On any given day, how many times do your internal monologues and thoughts start with, “I should…”? The list of shoulds is seemingly endless, but here are a few classic examples:
- I should go to the gym.
- I should clean my house.
- I should spend less time on social media.
- I should go out more.
- I should save more money.
- I should be a better partner/parent/child/friend/employee/boss…
We could go on and on…and on. Yet the underlying message is always the same: you “should” be better. Many of us hold the underlying belief that “shoulding” is a way to maintain accountability and, if we stop, we’ll become the worst versions of ourselves (lazy, messy, stupid, etc.). “Shoulding” is a way to maintain a feeling of control and that we’re being “good.” So, it’s understandable that so many of us hold on to the “shoulds” and beat ourselves up when we aren’t living up to idealized standards.

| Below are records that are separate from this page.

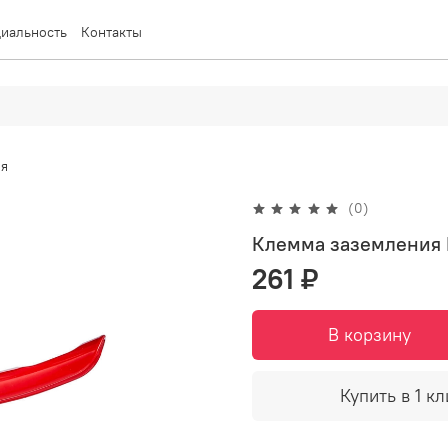
иальность
Контакты
я
(0)
Клемма заземления 
261 ₽
В корзину
Купить в 1 кл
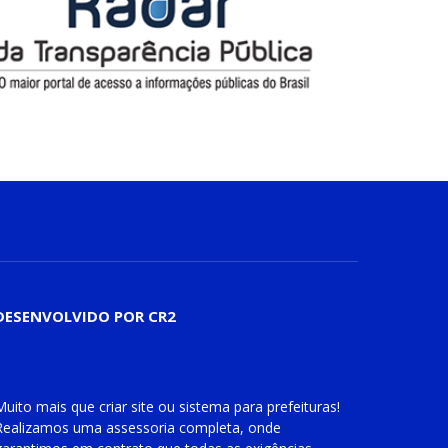
DESENVOLVIDO POR CR2
Muito mais que
criar site
ou
sistema para prefeituras
!
Realizamos uma
assessoria
completa, onde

The irony is that the process of “shoulding” is often accompanied by overwhelming feelings of guilt. When confronted with such an unpleasant feeling, we often redirect our attention and energy to something less anxiety-producing (like social media or Netflix). In the end, many of those “shoulds” stay on the mental to-do list and we’re stuck in feelings of guilt and unworthiness, trapping ourselves in the sense that we are not doing enough and are not good enough overall.
Perhaps the greatest consequence of “shoulding” is that when so much time and energy is focused on what you “should” do, it’s easy to lose sight of what you want to be doing. In fact, many of us do not have an answer to a deceptively simple question: what do I want? When we lose sight of what we want, what we are really losing sight of is our genuine selves.
To address the imbalance between the endless list of “shoulds” and the unique “wants” of our authentic selves, try the following:
1. Throughout the day, ask yourself "Am I doing this because I want to or because I should?" If it's because you "should," then ask yourself why you believe you should and what you fear will happen if you don’t do it. Notice whether recognizing the final choice as a "should" changes the choice itself, or the way it feels to carry it out. We all have responsibilities we need to meet, so you will inevitably have to do certain things that you categorize as a “should.” So even if your actions remain unchanged, simply identifying your choice as a "should" or "want" is meaningful, and will help you know your true motivations and intentions and get to know yourself better.
2. Set aside a period of time every day as "should-less" time – when you only attend to what you "want." Set all the “shoulds” aside for later. If it’s difficult to identify a "want," that's a great opportunity to take some time for a "want" to authentically emerge. It may feel awkward and strange at first, but try to sit with the discomfort and see what happens.
You may be surprised to discover that, when “should” is removed from the equation, you are still able to engage in meaningful action that makes you feel more fulfilled and connected to yourself and others. Acting out of “want” can feel more generous and might even open up a world of possibility in which we can discover interests that we never allowed ourselves to even consider.
The suggestion here is not to abandon all responsibility (we still need to pay our bills and go to the dentist, after all). However, by learning to notice and acknowledge the difference between “should” and “want” we are able to give ourselves more compassion and care when the “shoulds” come up. We are also able to become more discerning and make empowered decisions that honour who we really are and allow us to embrace a newfound sense of freedom.